As explained in Partitioning and NUMA, each store of the Datastore is split into different partitions, to allow for better concurrency.

Each partition points to a data storage component. This storage has the same columnar structure across all partitions of a given store, with one column for each and every field of that store.

Each column is then split into chunks. Chunks are the atomic unit of off heap memory allocation in Atoti: it is the smallest allocation a column will ever do. In one partition, all chunks hold data for the same number of rows: the chunks of different columns are aligned.

Chunk compression

Compressing a chunk consists in finding a more compact representation of the data it stores.
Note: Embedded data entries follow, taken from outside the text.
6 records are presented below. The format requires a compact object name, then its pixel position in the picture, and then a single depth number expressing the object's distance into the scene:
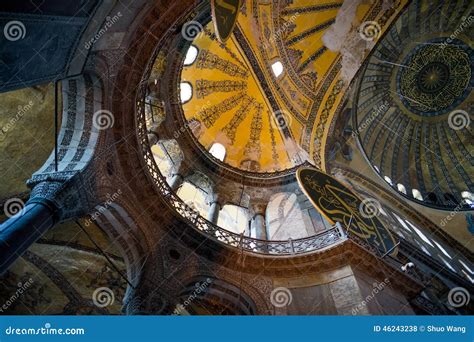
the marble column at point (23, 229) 4.11
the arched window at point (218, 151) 13.59
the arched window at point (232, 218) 13.27
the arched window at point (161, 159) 12.90
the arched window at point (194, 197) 13.51
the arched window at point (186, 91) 13.28
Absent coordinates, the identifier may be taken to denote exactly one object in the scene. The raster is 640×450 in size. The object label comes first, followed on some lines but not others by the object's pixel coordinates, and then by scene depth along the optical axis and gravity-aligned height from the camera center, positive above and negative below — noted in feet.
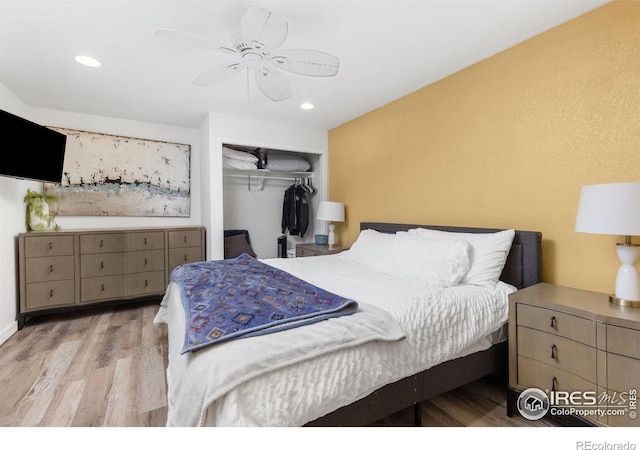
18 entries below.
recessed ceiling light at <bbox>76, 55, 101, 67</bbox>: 7.32 +4.06
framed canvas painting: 11.32 +1.77
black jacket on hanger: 14.61 +0.50
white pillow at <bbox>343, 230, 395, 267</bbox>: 8.66 -0.85
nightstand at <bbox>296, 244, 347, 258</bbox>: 11.60 -1.21
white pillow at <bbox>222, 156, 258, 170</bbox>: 13.28 +2.59
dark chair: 13.43 -1.10
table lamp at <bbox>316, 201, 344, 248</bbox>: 12.19 +0.34
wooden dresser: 9.68 -1.59
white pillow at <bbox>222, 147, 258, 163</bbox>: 13.24 +2.98
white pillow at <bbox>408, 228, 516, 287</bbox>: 6.37 -0.81
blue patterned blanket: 3.80 -1.34
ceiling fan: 4.95 +3.24
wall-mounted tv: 7.49 +1.97
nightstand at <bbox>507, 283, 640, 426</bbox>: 4.23 -2.15
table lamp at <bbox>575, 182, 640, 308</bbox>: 4.38 +0.00
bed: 3.25 -1.78
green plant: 10.07 +0.28
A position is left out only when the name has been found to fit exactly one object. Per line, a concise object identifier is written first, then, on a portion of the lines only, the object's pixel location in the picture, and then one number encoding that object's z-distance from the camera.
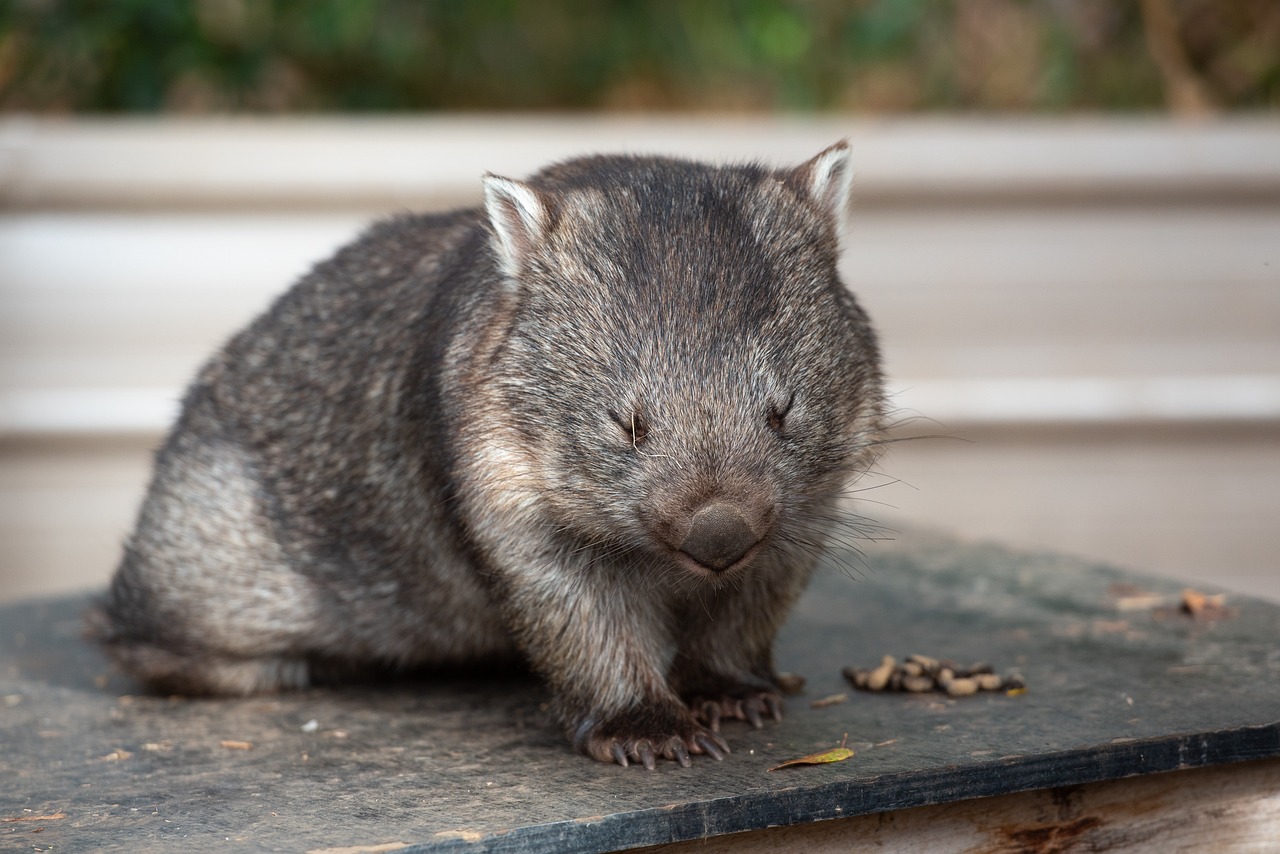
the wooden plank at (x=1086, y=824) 4.82
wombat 4.91
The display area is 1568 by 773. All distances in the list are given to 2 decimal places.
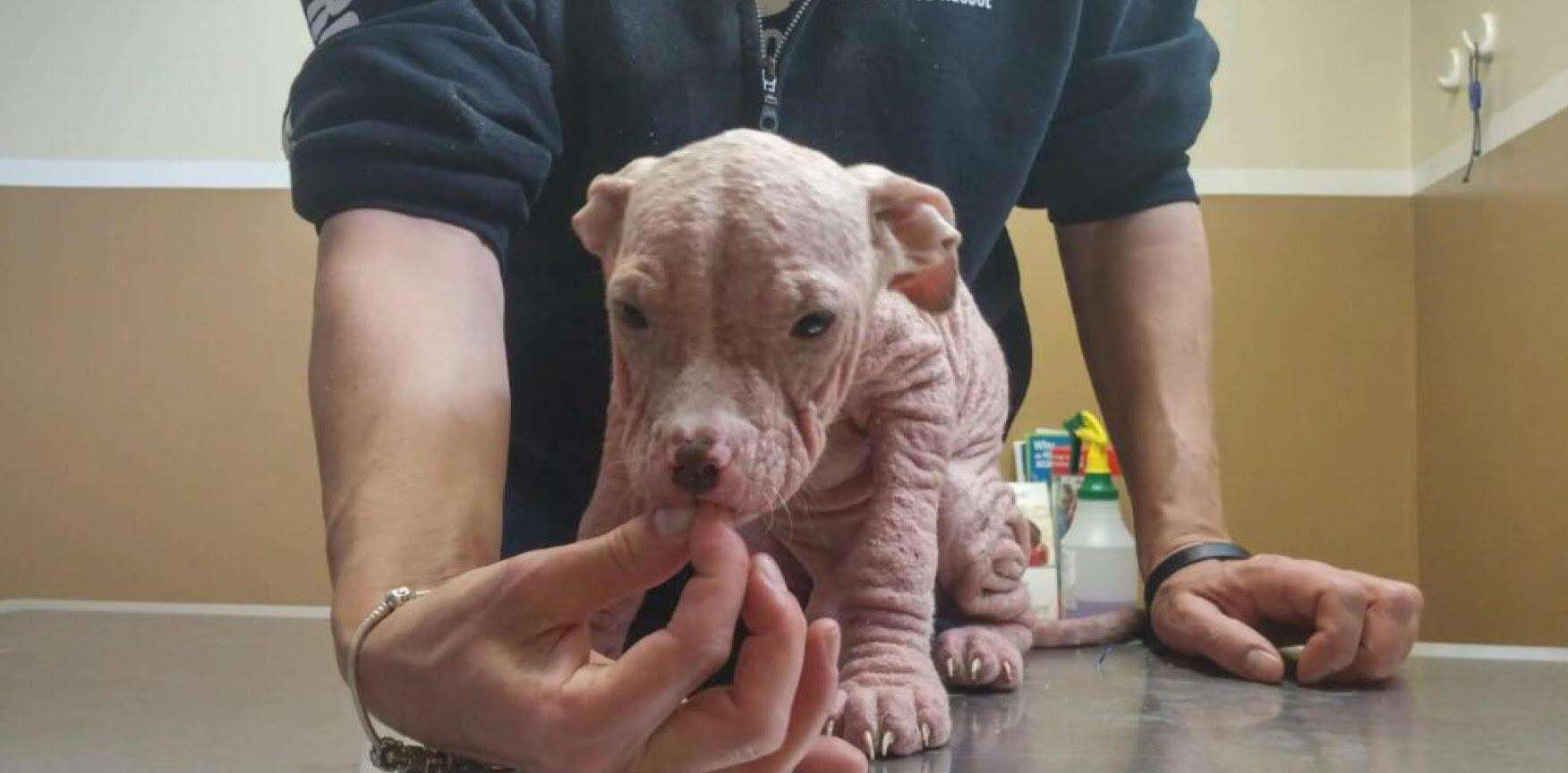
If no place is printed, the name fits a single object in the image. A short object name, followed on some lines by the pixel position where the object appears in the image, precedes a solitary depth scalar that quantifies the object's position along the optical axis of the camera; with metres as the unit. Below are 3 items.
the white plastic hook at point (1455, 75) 2.56
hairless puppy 0.68
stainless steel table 0.94
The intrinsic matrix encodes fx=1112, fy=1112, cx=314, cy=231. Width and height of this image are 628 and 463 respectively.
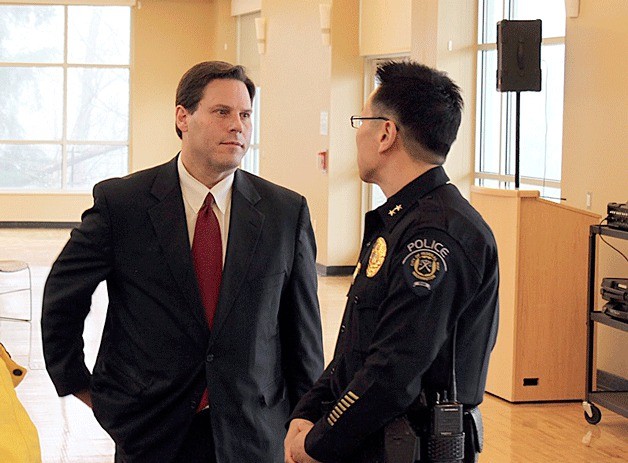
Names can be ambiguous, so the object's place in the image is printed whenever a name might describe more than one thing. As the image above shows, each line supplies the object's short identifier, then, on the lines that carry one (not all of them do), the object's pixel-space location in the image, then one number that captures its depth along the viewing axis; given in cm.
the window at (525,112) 790
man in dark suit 258
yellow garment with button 183
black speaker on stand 704
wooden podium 654
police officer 204
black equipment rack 588
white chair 896
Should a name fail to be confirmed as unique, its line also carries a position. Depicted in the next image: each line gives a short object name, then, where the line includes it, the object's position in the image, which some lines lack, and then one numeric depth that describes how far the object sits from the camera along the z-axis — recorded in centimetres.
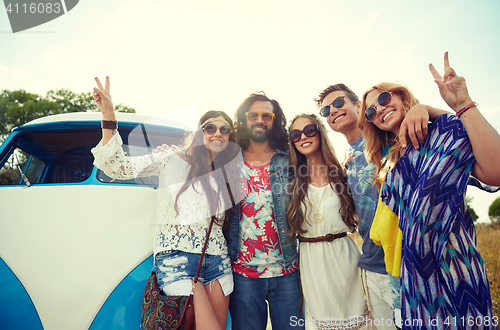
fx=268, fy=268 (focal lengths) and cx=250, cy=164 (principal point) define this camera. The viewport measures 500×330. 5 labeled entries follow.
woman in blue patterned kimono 133
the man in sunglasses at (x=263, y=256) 218
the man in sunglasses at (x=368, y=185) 156
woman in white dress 209
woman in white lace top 182
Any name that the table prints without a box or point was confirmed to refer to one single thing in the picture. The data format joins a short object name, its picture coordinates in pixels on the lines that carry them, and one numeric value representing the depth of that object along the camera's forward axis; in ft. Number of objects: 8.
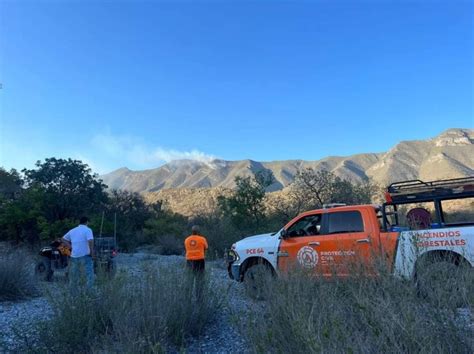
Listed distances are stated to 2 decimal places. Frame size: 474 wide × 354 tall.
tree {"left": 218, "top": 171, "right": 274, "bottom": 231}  80.84
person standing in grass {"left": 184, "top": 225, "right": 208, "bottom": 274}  29.27
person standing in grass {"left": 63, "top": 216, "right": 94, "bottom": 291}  30.32
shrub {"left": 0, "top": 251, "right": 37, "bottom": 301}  29.01
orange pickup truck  22.22
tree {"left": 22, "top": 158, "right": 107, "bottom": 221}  72.23
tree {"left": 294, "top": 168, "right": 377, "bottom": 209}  87.04
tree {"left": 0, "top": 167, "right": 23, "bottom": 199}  82.99
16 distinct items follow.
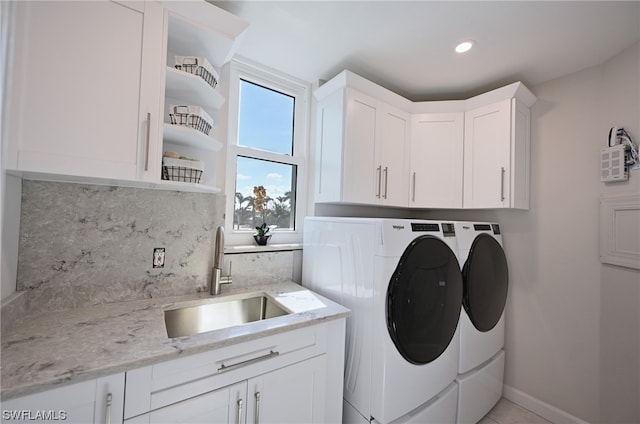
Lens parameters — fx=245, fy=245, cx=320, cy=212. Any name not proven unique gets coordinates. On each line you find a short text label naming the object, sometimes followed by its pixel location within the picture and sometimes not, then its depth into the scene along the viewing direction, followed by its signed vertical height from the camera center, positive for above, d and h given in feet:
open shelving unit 3.81 +2.90
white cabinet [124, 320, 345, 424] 2.80 -2.24
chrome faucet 4.84 -0.99
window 5.94 +1.64
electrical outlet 4.55 -0.83
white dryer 5.23 -2.17
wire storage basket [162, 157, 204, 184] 3.90 +0.71
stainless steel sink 4.36 -1.93
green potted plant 5.92 +0.15
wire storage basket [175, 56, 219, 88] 4.04 +2.48
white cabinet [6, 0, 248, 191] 2.87 +1.61
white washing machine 4.18 -1.72
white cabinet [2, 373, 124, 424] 2.27 -1.90
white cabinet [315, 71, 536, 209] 5.65 +1.84
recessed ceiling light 5.01 +3.67
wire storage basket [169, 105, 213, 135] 4.03 +1.62
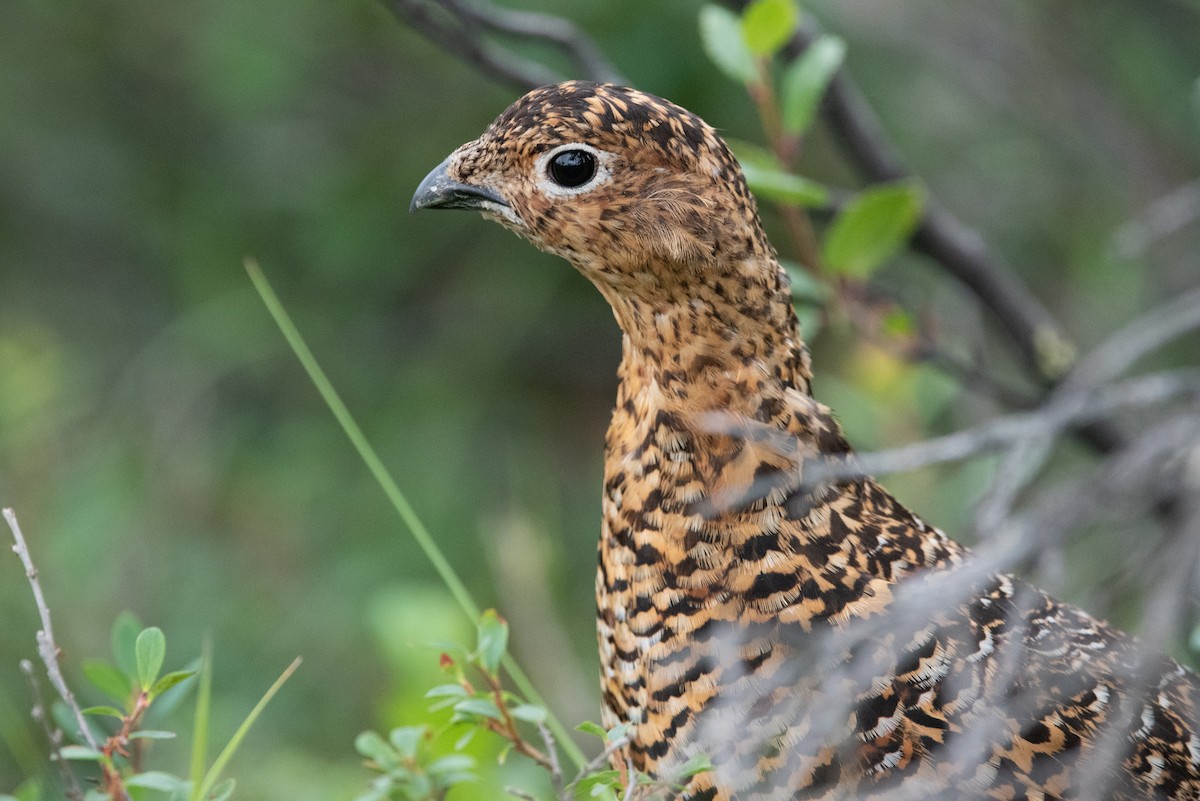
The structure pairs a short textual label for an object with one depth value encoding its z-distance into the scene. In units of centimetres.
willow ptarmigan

It aims at reducing the memory usage.

Chunk compression is performed automatically but can also be triggered using com.activeviam.tech.mvcc.api.IEpochHistory.compress().

A chunk is only compressed once it is entirely filled with values.

Frequent value compression

Frequency compression relies on extracting the most-frequent value. The chunk is then compressed by only storing the values that differ from the extracted value - also referred as explicit values -. The new chunk being significantly smaller than its uncompressed version, a mapping must also be constructed, indicating, for each line of the uncompressed chunk, where to find the explicit value in the compressed chunk.

Heuristics ensure that the memory footprint of the compressed chunk, summed with the memory footprint of the additional mapping, does indeed result in a memory gain. This compression is only performed for significant memory gains, as its tradeoff is an additional indirection when accessing a row to read its value.

The compression happens when a value appears more than x % in the chunk. x can be specified as a ratio through the property ActiveViamProperty#CHUNK_FREQUENCY_COMPRESSION_RATIO_PROPERTY. The default value is 0.75. It is not allowed for 0.5 or lower values for x as it could result in a case where there are more than one value with a presence ratio over the threshold, but the frequency value compression only handles one.

Frequent value compression can be enabled or disabled for each of the following five data types: int, float, long, double and object. This can be controlled by specifying a control word through the property: ActiveViamProperty#ENABLED_FREQUENCY_COMPRESSIONS_PROPERTY. This control word is a 6 bit word, each bit representing, in order from left to right, one of these five types: object, double, float, long, integer. The last bit (to the right) currently has no meaning.

A bit set to 1 enables the frequent value compression mode for this specific data type.

For instance, to enable all types, one must give 111110, which translates to 62. To enable the compression for long and object types, one must give 100100, which translates to 36.

Chunk allocator

Atoti stores the in-memory data in chunks. How these chunks are allocated depends on which allocator is used. In general, keeping the default allocator is the best option.

Chunk Allocator Key property

Chunk allocator can be changed using the CHUNK_ALLOCATOR_KEY_PROPERTY ActiveViam Property.

Values for this property can be found in ChunkAllocators and are the following:

  • slab: This is the default value. The SLAB direct chunk allocator is an optimal choice for NUMA aware systems that support huge pages. Requires a system property vm.overcommit_memory=1 to be set on the machine. MBean jmxPrintMemoryAllocation is available to monitor direct memory usage of this allocator.
  • direct: The Direct chunk allocator uses sun.misc.Unsafe API to allocate its memory. It can be used instead of the SLAB when it is really not possible to set vm.overcommit_memory=1 which is required for the SLAB allocator to function.
  • mmap: The MMAP direct chunk allocator uses mmap system calls to allocate its off-heap memory. It is a recommended allocator to be used on macOS as a replacement for other allocators. Use it if you get an error RuntimeException: getAvailableVirtualMemory function is not supported.
  • array: The Array chunk allocator allocates array-based chunks, stored in the heap. It is not recommended to use in production but can be used for debugging memory issues.